Arbeiter entfernen 2022 in Narva (Estland) einen Panzer der Roten Armee, der als Kriegsdenkmal gedient hatte
weltspiegel

Estland Das heikle Verhältnis zu Russland

Stand: 28.04.2024 08:13 Uhr

Viele Bürger in Estland haben weiter enge Verbindungen nach Russland. Doch die gemeinsame Geschichte belastet das Zusammenleben ebenso wie die Debatte um die Rolle der Landessprache. Das zeigt sich auch im Grenzort Narva.

Von Margareta Kosmol, NDR

Nur ein Fluss trennt die europäische Stadt Narva von Russland. An beiden Ufern ragen imposante Burgen auf.
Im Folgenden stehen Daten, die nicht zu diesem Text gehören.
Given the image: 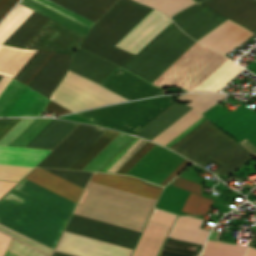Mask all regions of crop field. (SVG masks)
<instances>
[{"instance_id": "29", "label": "crop field", "mask_w": 256, "mask_h": 256, "mask_svg": "<svg viewBox=\"0 0 256 256\" xmlns=\"http://www.w3.org/2000/svg\"><path fill=\"white\" fill-rule=\"evenodd\" d=\"M219 232L212 230L201 256H243L246 248L233 243L217 241Z\"/></svg>"}, {"instance_id": "43", "label": "crop field", "mask_w": 256, "mask_h": 256, "mask_svg": "<svg viewBox=\"0 0 256 256\" xmlns=\"http://www.w3.org/2000/svg\"><path fill=\"white\" fill-rule=\"evenodd\" d=\"M36 118H22L1 139L0 144L9 145L22 131H24Z\"/></svg>"}, {"instance_id": "14", "label": "crop field", "mask_w": 256, "mask_h": 256, "mask_svg": "<svg viewBox=\"0 0 256 256\" xmlns=\"http://www.w3.org/2000/svg\"><path fill=\"white\" fill-rule=\"evenodd\" d=\"M100 85L128 100L157 95L161 91L119 67Z\"/></svg>"}, {"instance_id": "38", "label": "crop field", "mask_w": 256, "mask_h": 256, "mask_svg": "<svg viewBox=\"0 0 256 256\" xmlns=\"http://www.w3.org/2000/svg\"><path fill=\"white\" fill-rule=\"evenodd\" d=\"M211 203L212 200H209L191 192L182 209V212L191 215L206 214Z\"/></svg>"}, {"instance_id": "34", "label": "crop field", "mask_w": 256, "mask_h": 256, "mask_svg": "<svg viewBox=\"0 0 256 256\" xmlns=\"http://www.w3.org/2000/svg\"><path fill=\"white\" fill-rule=\"evenodd\" d=\"M107 129L95 127L55 168L67 169Z\"/></svg>"}, {"instance_id": "47", "label": "crop field", "mask_w": 256, "mask_h": 256, "mask_svg": "<svg viewBox=\"0 0 256 256\" xmlns=\"http://www.w3.org/2000/svg\"><path fill=\"white\" fill-rule=\"evenodd\" d=\"M175 217L176 216L154 209L149 220L171 227Z\"/></svg>"}, {"instance_id": "45", "label": "crop field", "mask_w": 256, "mask_h": 256, "mask_svg": "<svg viewBox=\"0 0 256 256\" xmlns=\"http://www.w3.org/2000/svg\"><path fill=\"white\" fill-rule=\"evenodd\" d=\"M36 1H38V2L56 10V11L64 14V15L70 17V18H72V19H74V20H76V21H78V22H80V23H82V24H84L88 27H91L94 24V23H92V22H90V21H88V20H86V19H84V18H82V17L64 9V8H62L61 6L51 2L49 0H36Z\"/></svg>"}, {"instance_id": "19", "label": "crop field", "mask_w": 256, "mask_h": 256, "mask_svg": "<svg viewBox=\"0 0 256 256\" xmlns=\"http://www.w3.org/2000/svg\"><path fill=\"white\" fill-rule=\"evenodd\" d=\"M26 178L74 201L77 202L82 188L67 182L41 168H35Z\"/></svg>"}, {"instance_id": "31", "label": "crop field", "mask_w": 256, "mask_h": 256, "mask_svg": "<svg viewBox=\"0 0 256 256\" xmlns=\"http://www.w3.org/2000/svg\"><path fill=\"white\" fill-rule=\"evenodd\" d=\"M119 132L108 129L88 150H86L68 169L82 170L100 151H102Z\"/></svg>"}, {"instance_id": "9", "label": "crop field", "mask_w": 256, "mask_h": 256, "mask_svg": "<svg viewBox=\"0 0 256 256\" xmlns=\"http://www.w3.org/2000/svg\"><path fill=\"white\" fill-rule=\"evenodd\" d=\"M65 230L132 249L140 235V232L74 214L72 215Z\"/></svg>"}, {"instance_id": "51", "label": "crop field", "mask_w": 256, "mask_h": 256, "mask_svg": "<svg viewBox=\"0 0 256 256\" xmlns=\"http://www.w3.org/2000/svg\"><path fill=\"white\" fill-rule=\"evenodd\" d=\"M46 110L55 112L56 115L70 112L66 108L56 104L55 102H53L51 100H50L49 104L47 105Z\"/></svg>"}, {"instance_id": "48", "label": "crop field", "mask_w": 256, "mask_h": 256, "mask_svg": "<svg viewBox=\"0 0 256 256\" xmlns=\"http://www.w3.org/2000/svg\"><path fill=\"white\" fill-rule=\"evenodd\" d=\"M170 185L180 187V188H183V189H186V190H189V191H192V192H195V193L201 195V193H200L201 187H202L201 185L187 181L178 176L170 183Z\"/></svg>"}, {"instance_id": "5", "label": "crop field", "mask_w": 256, "mask_h": 256, "mask_svg": "<svg viewBox=\"0 0 256 256\" xmlns=\"http://www.w3.org/2000/svg\"><path fill=\"white\" fill-rule=\"evenodd\" d=\"M174 101L172 96L137 100L78 113L97 125L133 134Z\"/></svg>"}, {"instance_id": "33", "label": "crop field", "mask_w": 256, "mask_h": 256, "mask_svg": "<svg viewBox=\"0 0 256 256\" xmlns=\"http://www.w3.org/2000/svg\"><path fill=\"white\" fill-rule=\"evenodd\" d=\"M20 4L27 6L33 10H36V11H38V12L64 24V25L84 34V35L86 34V32L88 30V27H86V26H84V25H82V24L34 1V0H22L20 2Z\"/></svg>"}, {"instance_id": "52", "label": "crop field", "mask_w": 256, "mask_h": 256, "mask_svg": "<svg viewBox=\"0 0 256 256\" xmlns=\"http://www.w3.org/2000/svg\"><path fill=\"white\" fill-rule=\"evenodd\" d=\"M239 144L250 153L256 160V147L250 143L246 138L239 142Z\"/></svg>"}, {"instance_id": "26", "label": "crop field", "mask_w": 256, "mask_h": 256, "mask_svg": "<svg viewBox=\"0 0 256 256\" xmlns=\"http://www.w3.org/2000/svg\"><path fill=\"white\" fill-rule=\"evenodd\" d=\"M202 220L191 217L176 218L169 238L201 244L207 230L199 228Z\"/></svg>"}, {"instance_id": "22", "label": "crop field", "mask_w": 256, "mask_h": 256, "mask_svg": "<svg viewBox=\"0 0 256 256\" xmlns=\"http://www.w3.org/2000/svg\"><path fill=\"white\" fill-rule=\"evenodd\" d=\"M94 127L80 124L37 166L54 168Z\"/></svg>"}, {"instance_id": "18", "label": "crop field", "mask_w": 256, "mask_h": 256, "mask_svg": "<svg viewBox=\"0 0 256 256\" xmlns=\"http://www.w3.org/2000/svg\"><path fill=\"white\" fill-rule=\"evenodd\" d=\"M116 68L117 66L78 48L69 69L99 84Z\"/></svg>"}, {"instance_id": "54", "label": "crop field", "mask_w": 256, "mask_h": 256, "mask_svg": "<svg viewBox=\"0 0 256 256\" xmlns=\"http://www.w3.org/2000/svg\"><path fill=\"white\" fill-rule=\"evenodd\" d=\"M52 256H69V255H65V254H61L58 252H54Z\"/></svg>"}, {"instance_id": "35", "label": "crop field", "mask_w": 256, "mask_h": 256, "mask_svg": "<svg viewBox=\"0 0 256 256\" xmlns=\"http://www.w3.org/2000/svg\"><path fill=\"white\" fill-rule=\"evenodd\" d=\"M224 97L225 95L222 94L191 93L180 95L176 99L182 102L193 100L187 104L195 107L202 113L214 104H216L217 102L221 101Z\"/></svg>"}, {"instance_id": "17", "label": "crop field", "mask_w": 256, "mask_h": 256, "mask_svg": "<svg viewBox=\"0 0 256 256\" xmlns=\"http://www.w3.org/2000/svg\"><path fill=\"white\" fill-rule=\"evenodd\" d=\"M203 3L251 31L256 30V0H206Z\"/></svg>"}, {"instance_id": "16", "label": "crop field", "mask_w": 256, "mask_h": 256, "mask_svg": "<svg viewBox=\"0 0 256 256\" xmlns=\"http://www.w3.org/2000/svg\"><path fill=\"white\" fill-rule=\"evenodd\" d=\"M252 35L254 34L251 31L228 19L201 38L199 42L225 55Z\"/></svg>"}, {"instance_id": "39", "label": "crop field", "mask_w": 256, "mask_h": 256, "mask_svg": "<svg viewBox=\"0 0 256 256\" xmlns=\"http://www.w3.org/2000/svg\"><path fill=\"white\" fill-rule=\"evenodd\" d=\"M43 169L61 177V178H64L82 188L85 187L90 176L93 174V173H88V172L67 171V170H60V169H48V168H43Z\"/></svg>"}, {"instance_id": "7", "label": "crop field", "mask_w": 256, "mask_h": 256, "mask_svg": "<svg viewBox=\"0 0 256 256\" xmlns=\"http://www.w3.org/2000/svg\"><path fill=\"white\" fill-rule=\"evenodd\" d=\"M99 85L68 71L52 100L73 111L126 100Z\"/></svg>"}, {"instance_id": "3", "label": "crop field", "mask_w": 256, "mask_h": 256, "mask_svg": "<svg viewBox=\"0 0 256 256\" xmlns=\"http://www.w3.org/2000/svg\"><path fill=\"white\" fill-rule=\"evenodd\" d=\"M151 10L133 0H118L91 28L79 47L122 67L134 55L113 46Z\"/></svg>"}, {"instance_id": "41", "label": "crop field", "mask_w": 256, "mask_h": 256, "mask_svg": "<svg viewBox=\"0 0 256 256\" xmlns=\"http://www.w3.org/2000/svg\"><path fill=\"white\" fill-rule=\"evenodd\" d=\"M33 168L0 165V179L19 181Z\"/></svg>"}, {"instance_id": "23", "label": "crop field", "mask_w": 256, "mask_h": 256, "mask_svg": "<svg viewBox=\"0 0 256 256\" xmlns=\"http://www.w3.org/2000/svg\"><path fill=\"white\" fill-rule=\"evenodd\" d=\"M64 8L92 21L98 19L116 0H51Z\"/></svg>"}, {"instance_id": "10", "label": "crop field", "mask_w": 256, "mask_h": 256, "mask_svg": "<svg viewBox=\"0 0 256 256\" xmlns=\"http://www.w3.org/2000/svg\"><path fill=\"white\" fill-rule=\"evenodd\" d=\"M57 251L76 256H130L132 249L64 231Z\"/></svg>"}, {"instance_id": "50", "label": "crop field", "mask_w": 256, "mask_h": 256, "mask_svg": "<svg viewBox=\"0 0 256 256\" xmlns=\"http://www.w3.org/2000/svg\"><path fill=\"white\" fill-rule=\"evenodd\" d=\"M18 0H0V20Z\"/></svg>"}, {"instance_id": "4", "label": "crop field", "mask_w": 256, "mask_h": 256, "mask_svg": "<svg viewBox=\"0 0 256 256\" xmlns=\"http://www.w3.org/2000/svg\"><path fill=\"white\" fill-rule=\"evenodd\" d=\"M195 42L172 22L122 68L152 83Z\"/></svg>"}, {"instance_id": "2", "label": "crop field", "mask_w": 256, "mask_h": 256, "mask_svg": "<svg viewBox=\"0 0 256 256\" xmlns=\"http://www.w3.org/2000/svg\"><path fill=\"white\" fill-rule=\"evenodd\" d=\"M75 205L24 178L0 200V224L53 249Z\"/></svg>"}, {"instance_id": "11", "label": "crop field", "mask_w": 256, "mask_h": 256, "mask_svg": "<svg viewBox=\"0 0 256 256\" xmlns=\"http://www.w3.org/2000/svg\"><path fill=\"white\" fill-rule=\"evenodd\" d=\"M83 35L49 20L24 48L74 51Z\"/></svg>"}, {"instance_id": "28", "label": "crop field", "mask_w": 256, "mask_h": 256, "mask_svg": "<svg viewBox=\"0 0 256 256\" xmlns=\"http://www.w3.org/2000/svg\"><path fill=\"white\" fill-rule=\"evenodd\" d=\"M133 136L120 133L102 152H100L83 170L98 172L115 154H117Z\"/></svg>"}, {"instance_id": "1", "label": "crop field", "mask_w": 256, "mask_h": 256, "mask_svg": "<svg viewBox=\"0 0 256 256\" xmlns=\"http://www.w3.org/2000/svg\"><path fill=\"white\" fill-rule=\"evenodd\" d=\"M91 181L155 201L162 189L133 176L95 173ZM91 181L73 213L141 232L155 201Z\"/></svg>"}, {"instance_id": "32", "label": "crop field", "mask_w": 256, "mask_h": 256, "mask_svg": "<svg viewBox=\"0 0 256 256\" xmlns=\"http://www.w3.org/2000/svg\"><path fill=\"white\" fill-rule=\"evenodd\" d=\"M53 53V51L37 50L29 61L22 67V69L16 74L14 79L27 85V83L33 78V76L39 71V69L45 64Z\"/></svg>"}, {"instance_id": "42", "label": "crop field", "mask_w": 256, "mask_h": 256, "mask_svg": "<svg viewBox=\"0 0 256 256\" xmlns=\"http://www.w3.org/2000/svg\"><path fill=\"white\" fill-rule=\"evenodd\" d=\"M5 256H47V255L13 239Z\"/></svg>"}, {"instance_id": "36", "label": "crop field", "mask_w": 256, "mask_h": 256, "mask_svg": "<svg viewBox=\"0 0 256 256\" xmlns=\"http://www.w3.org/2000/svg\"><path fill=\"white\" fill-rule=\"evenodd\" d=\"M141 3L153 7L170 17L195 3L194 0H142Z\"/></svg>"}, {"instance_id": "8", "label": "crop field", "mask_w": 256, "mask_h": 256, "mask_svg": "<svg viewBox=\"0 0 256 256\" xmlns=\"http://www.w3.org/2000/svg\"><path fill=\"white\" fill-rule=\"evenodd\" d=\"M27 87L10 80L0 94V116L40 115L49 99Z\"/></svg>"}, {"instance_id": "49", "label": "crop field", "mask_w": 256, "mask_h": 256, "mask_svg": "<svg viewBox=\"0 0 256 256\" xmlns=\"http://www.w3.org/2000/svg\"><path fill=\"white\" fill-rule=\"evenodd\" d=\"M189 163L192 162L184 159L160 184L165 185L168 183L181 169H183Z\"/></svg>"}, {"instance_id": "21", "label": "crop field", "mask_w": 256, "mask_h": 256, "mask_svg": "<svg viewBox=\"0 0 256 256\" xmlns=\"http://www.w3.org/2000/svg\"><path fill=\"white\" fill-rule=\"evenodd\" d=\"M50 151L0 145V164L35 167Z\"/></svg>"}, {"instance_id": "56", "label": "crop field", "mask_w": 256, "mask_h": 256, "mask_svg": "<svg viewBox=\"0 0 256 256\" xmlns=\"http://www.w3.org/2000/svg\"><path fill=\"white\" fill-rule=\"evenodd\" d=\"M2 75H0V79H1Z\"/></svg>"}, {"instance_id": "30", "label": "crop field", "mask_w": 256, "mask_h": 256, "mask_svg": "<svg viewBox=\"0 0 256 256\" xmlns=\"http://www.w3.org/2000/svg\"><path fill=\"white\" fill-rule=\"evenodd\" d=\"M202 116L199 111L193 108L152 141L164 146Z\"/></svg>"}, {"instance_id": "12", "label": "crop field", "mask_w": 256, "mask_h": 256, "mask_svg": "<svg viewBox=\"0 0 256 256\" xmlns=\"http://www.w3.org/2000/svg\"><path fill=\"white\" fill-rule=\"evenodd\" d=\"M172 19L184 32L198 40L226 18L200 2L172 16Z\"/></svg>"}, {"instance_id": "25", "label": "crop field", "mask_w": 256, "mask_h": 256, "mask_svg": "<svg viewBox=\"0 0 256 256\" xmlns=\"http://www.w3.org/2000/svg\"><path fill=\"white\" fill-rule=\"evenodd\" d=\"M78 124L54 119L26 147L52 149Z\"/></svg>"}, {"instance_id": "13", "label": "crop field", "mask_w": 256, "mask_h": 256, "mask_svg": "<svg viewBox=\"0 0 256 256\" xmlns=\"http://www.w3.org/2000/svg\"><path fill=\"white\" fill-rule=\"evenodd\" d=\"M167 16L152 10L115 46L136 55L161 30L172 21Z\"/></svg>"}, {"instance_id": "53", "label": "crop field", "mask_w": 256, "mask_h": 256, "mask_svg": "<svg viewBox=\"0 0 256 256\" xmlns=\"http://www.w3.org/2000/svg\"><path fill=\"white\" fill-rule=\"evenodd\" d=\"M246 256H256V249L250 247Z\"/></svg>"}, {"instance_id": "44", "label": "crop field", "mask_w": 256, "mask_h": 256, "mask_svg": "<svg viewBox=\"0 0 256 256\" xmlns=\"http://www.w3.org/2000/svg\"><path fill=\"white\" fill-rule=\"evenodd\" d=\"M0 231L4 232V233L20 240V241H22V242H24V243H26L30 246H33V247H35V248H37V249H39V250H41V251H43V252H45L49 255L52 254V251H53L52 249H50V248L32 240V239H29V238H27V237L15 232V231L9 229L7 227H4V226L0 225Z\"/></svg>"}, {"instance_id": "27", "label": "crop field", "mask_w": 256, "mask_h": 256, "mask_svg": "<svg viewBox=\"0 0 256 256\" xmlns=\"http://www.w3.org/2000/svg\"><path fill=\"white\" fill-rule=\"evenodd\" d=\"M48 20L34 11L3 44L23 48Z\"/></svg>"}, {"instance_id": "40", "label": "crop field", "mask_w": 256, "mask_h": 256, "mask_svg": "<svg viewBox=\"0 0 256 256\" xmlns=\"http://www.w3.org/2000/svg\"><path fill=\"white\" fill-rule=\"evenodd\" d=\"M214 127L215 126L208 121L203 126H201L198 130H196L193 134H191L189 137H187L184 141H182L179 145H177L175 148H173L172 150L181 154L189 146H191L193 143H195L198 139H200L202 136H204L207 132H209Z\"/></svg>"}, {"instance_id": "55", "label": "crop field", "mask_w": 256, "mask_h": 256, "mask_svg": "<svg viewBox=\"0 0 256 256\" xmlns=\"http://www.w3.org/2000/svg\"><path fill=\"white\" fill-rule=\"evenodd\" d=\"M136 1L140 2L141 0H136Z\"/></svg>"}, {"instance_id": "24", "label": "crop field", "mask_w": 256, "mask_h": 256, "mask_svg": "<svg viewBox=\"0 0 256 256\" xmlns=\"http://www.w3.org/2000/svg\"><path fill=\"white\" fill-rule=\"evenodd\" d=\"M169 227L148 222L132 256H156Z\"/></svg>"}, {"instance_id": "46", "label": "crop field", "mask_w": 256, "mask_h": 256, "mask_svg": "<svg viewBox=\"0 0 256 256\" xmlns=\"http://www.w3.org/2000/svg\"><path fill=\"white\" fill-rule=\"evenodd\" d=\"M153 145L148 141L117 173L125 174Z\"/></svg>"}, {"instance_id": "15", "label": "crop field", "mask_w": 256, "mask_h": 256, "mask_svg": "<svg viewBox=\"0 0 256 256\" xmlns=\"http://www.w3.org/2000/svg\"><path fill=\"white\" fill-rule=\"evenodd\" d=\"M74 54L55 52L47 61L42 69L30 81L28 86L32 87L42 95L49 98V95L55 89L63 75L65 74L68 65Z\"/></svg>"}, {"instance_id": "57", "label": "crop field", "mask_w": 256, "mask_h": 256, "mask_svg": "<svg viewBox=\"0 0 256 256\" xmlns=\"http://www.w3.org/2000/svg\"><path fill=\"white\" fill-rule=\"evenodd\" d=\"M235 177H237V176H235ZM237 178H239V177H237ZM239 179H241V178H239Z\"/></svg>"}, {"instance_id": "6", "label": "crop field", "mask_w": 256, "mask_h": 256, "mask_svg": "<svg viewBox=\"0 0 256 256\" xmlns=\"http://www.w3.org/2000/svg\"><path fill=\"white\" fill-rule=\"evenodd\" d=\"M181 155L204 167L211 160L220 166L214 173L226 177L252 157L235 140L216 127Z\"/></svg>"}, {"instance_id": "37", "label": "crop field", "mask_w": 256, "mask_h": 256, "mask_svg": "<svg viewBox=\"0 0 256 256\" xmlns=\"http://www.w3.org/2000/svg\"><path fill=\"white\" fill-rule=\"evenodd\" d=\"M53 118H37L10 145L26 146L39 132H41Z\"/></svg>"}, {"instance_id": "20", "label": "crop field", "mask_w": 256, "mask_h": 256, "mask_svg": "<svg viewBox=\"0 0 256 256\" xmlns=\"http://www.w3.org/2000/svg\"><path fill=\"white\" fill-rule=\"evenodd\" d=\"M189 109H191V107L174 102L140 130L134 133V135L151 140Z\"/></svg>"}]
</instances>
Am westlichen Ufer steht die Hermannsfeste, drei Fahnen symbolisieren: Hier ist noch Estland, hier ist die Europäische Union, hier ist noch NATO-Gebiet.
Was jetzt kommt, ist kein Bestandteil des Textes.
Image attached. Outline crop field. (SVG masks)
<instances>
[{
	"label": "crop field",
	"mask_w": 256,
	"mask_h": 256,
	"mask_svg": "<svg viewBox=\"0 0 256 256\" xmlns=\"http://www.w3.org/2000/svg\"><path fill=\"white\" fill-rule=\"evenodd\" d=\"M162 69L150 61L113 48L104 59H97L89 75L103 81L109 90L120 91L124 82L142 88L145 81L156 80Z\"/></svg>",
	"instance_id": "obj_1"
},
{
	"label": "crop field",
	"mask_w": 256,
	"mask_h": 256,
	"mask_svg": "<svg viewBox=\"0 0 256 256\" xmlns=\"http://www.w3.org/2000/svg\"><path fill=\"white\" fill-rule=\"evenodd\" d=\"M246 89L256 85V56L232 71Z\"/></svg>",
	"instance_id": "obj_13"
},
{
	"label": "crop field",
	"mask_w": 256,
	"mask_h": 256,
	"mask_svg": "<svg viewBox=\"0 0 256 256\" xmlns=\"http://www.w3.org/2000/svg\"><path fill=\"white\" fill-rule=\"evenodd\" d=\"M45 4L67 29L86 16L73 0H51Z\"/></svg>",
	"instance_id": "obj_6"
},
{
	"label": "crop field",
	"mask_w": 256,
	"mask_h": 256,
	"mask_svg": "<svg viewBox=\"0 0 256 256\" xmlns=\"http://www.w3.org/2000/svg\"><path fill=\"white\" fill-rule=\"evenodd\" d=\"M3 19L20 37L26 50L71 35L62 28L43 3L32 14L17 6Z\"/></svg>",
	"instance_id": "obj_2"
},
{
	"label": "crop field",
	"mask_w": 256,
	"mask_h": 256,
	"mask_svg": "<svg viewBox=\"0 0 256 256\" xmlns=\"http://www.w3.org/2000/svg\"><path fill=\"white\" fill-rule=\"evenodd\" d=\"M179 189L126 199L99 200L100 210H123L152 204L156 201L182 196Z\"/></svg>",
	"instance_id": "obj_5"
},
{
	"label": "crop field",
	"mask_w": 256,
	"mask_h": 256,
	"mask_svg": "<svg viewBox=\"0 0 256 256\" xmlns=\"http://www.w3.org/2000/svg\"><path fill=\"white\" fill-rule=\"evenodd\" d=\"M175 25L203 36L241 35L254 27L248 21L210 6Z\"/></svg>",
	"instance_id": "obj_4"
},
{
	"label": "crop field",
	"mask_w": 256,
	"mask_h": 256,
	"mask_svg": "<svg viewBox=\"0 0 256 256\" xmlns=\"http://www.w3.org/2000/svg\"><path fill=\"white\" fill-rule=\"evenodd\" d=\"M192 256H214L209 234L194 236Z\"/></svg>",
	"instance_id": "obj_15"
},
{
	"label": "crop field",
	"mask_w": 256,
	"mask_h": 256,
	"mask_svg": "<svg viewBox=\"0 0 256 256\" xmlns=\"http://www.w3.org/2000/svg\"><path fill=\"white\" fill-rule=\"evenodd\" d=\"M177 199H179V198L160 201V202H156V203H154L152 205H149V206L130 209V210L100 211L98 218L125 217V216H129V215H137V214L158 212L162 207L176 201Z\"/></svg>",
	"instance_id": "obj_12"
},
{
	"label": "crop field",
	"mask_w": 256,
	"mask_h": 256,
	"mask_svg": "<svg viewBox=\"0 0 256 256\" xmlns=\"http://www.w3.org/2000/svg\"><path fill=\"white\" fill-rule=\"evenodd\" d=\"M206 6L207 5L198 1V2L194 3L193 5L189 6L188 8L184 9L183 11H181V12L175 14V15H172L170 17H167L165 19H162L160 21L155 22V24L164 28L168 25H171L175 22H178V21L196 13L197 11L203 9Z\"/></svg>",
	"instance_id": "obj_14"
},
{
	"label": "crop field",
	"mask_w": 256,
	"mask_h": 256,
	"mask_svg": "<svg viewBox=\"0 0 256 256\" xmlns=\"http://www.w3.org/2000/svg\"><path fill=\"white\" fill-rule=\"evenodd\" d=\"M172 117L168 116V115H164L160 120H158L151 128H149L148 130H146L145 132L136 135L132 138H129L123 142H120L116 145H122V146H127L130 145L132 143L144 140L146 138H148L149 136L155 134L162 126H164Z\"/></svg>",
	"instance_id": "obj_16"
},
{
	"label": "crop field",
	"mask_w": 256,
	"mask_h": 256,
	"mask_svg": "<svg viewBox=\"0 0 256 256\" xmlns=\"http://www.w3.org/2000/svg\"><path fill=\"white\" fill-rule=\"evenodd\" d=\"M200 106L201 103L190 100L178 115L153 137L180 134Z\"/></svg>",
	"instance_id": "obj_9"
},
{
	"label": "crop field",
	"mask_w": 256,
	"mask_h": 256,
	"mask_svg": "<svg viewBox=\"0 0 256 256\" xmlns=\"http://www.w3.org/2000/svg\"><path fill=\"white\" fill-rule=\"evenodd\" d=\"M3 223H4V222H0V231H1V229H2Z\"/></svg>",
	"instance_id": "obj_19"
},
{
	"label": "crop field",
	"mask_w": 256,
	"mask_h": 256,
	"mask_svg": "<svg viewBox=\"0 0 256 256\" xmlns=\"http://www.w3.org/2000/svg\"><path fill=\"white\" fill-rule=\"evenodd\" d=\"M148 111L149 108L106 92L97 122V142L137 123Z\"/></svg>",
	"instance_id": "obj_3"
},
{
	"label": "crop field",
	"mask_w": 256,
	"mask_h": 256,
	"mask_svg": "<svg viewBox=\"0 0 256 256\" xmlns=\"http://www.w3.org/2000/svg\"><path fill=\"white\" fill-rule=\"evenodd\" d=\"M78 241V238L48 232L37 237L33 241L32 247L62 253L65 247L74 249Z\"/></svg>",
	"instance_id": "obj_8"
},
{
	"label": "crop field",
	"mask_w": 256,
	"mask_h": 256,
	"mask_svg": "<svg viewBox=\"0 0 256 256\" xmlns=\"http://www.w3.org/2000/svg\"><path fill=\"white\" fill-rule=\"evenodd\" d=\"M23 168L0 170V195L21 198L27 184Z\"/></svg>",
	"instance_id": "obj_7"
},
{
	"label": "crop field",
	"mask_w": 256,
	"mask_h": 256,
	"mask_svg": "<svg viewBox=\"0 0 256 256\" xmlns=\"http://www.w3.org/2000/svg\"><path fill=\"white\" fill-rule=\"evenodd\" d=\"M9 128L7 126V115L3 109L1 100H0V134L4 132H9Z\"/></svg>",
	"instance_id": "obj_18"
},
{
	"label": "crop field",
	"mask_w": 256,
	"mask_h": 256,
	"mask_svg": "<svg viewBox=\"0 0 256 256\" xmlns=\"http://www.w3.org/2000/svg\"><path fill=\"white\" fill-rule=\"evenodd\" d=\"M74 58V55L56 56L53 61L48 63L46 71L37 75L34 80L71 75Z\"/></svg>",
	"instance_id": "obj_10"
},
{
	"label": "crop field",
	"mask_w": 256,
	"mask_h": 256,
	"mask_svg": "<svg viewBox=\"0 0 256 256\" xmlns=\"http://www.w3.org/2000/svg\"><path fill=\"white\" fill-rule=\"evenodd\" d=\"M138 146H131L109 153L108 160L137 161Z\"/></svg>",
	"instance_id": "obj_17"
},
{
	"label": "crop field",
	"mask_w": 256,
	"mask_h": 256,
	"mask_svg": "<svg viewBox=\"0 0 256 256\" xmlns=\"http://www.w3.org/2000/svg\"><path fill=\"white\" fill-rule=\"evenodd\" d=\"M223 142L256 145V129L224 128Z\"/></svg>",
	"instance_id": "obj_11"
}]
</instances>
Am gegenüberliegenden Ufer in der Stadt Iwangorod weht dagegen die russische Fahne im Wind. Verbunden werden die beiden Städte von einer Brücke mit dem Namen "Freundschaft". Doch davon ist mittlerweile wenig zu spüren - trotz des Namens ist die Grenze seit dem Angriffskrieg auf die Ukraine für Autoverkehr geschlossen. Über die Brücke geht es momentan nur noch zu Fuß.  

Die Russen von Narva

M. Kosmol, J. Morgenstern, NDR, Weltspiegel, 28.04.2024 18:30 Uhr

Was die Erinnerung prägt

Narva war zu Sowjetzeiten ein bedeutender Industriestandort. Aus der gesamten Sowjetunion kamen Arbeiter und Arbeiterinnen, um in der Textilfabrik zu arbeiten - ein Arbeitsplatz für mehr als 10.000 Menschen, darunter die Familie von Lena Kase. Als 15-jähriges Mädchen fing sie in der Fabrik an. Erst als Weberin, später als Putzkraft: "Die Arbeit war hart, wir haben in drei Schichten gearbeitet. Aber das Gute war: Du wusstest, morgen wirst du auch noch Arbeit haben, ein Dach über dem Kopf und niemand nimmt dir deine Wohnung weg."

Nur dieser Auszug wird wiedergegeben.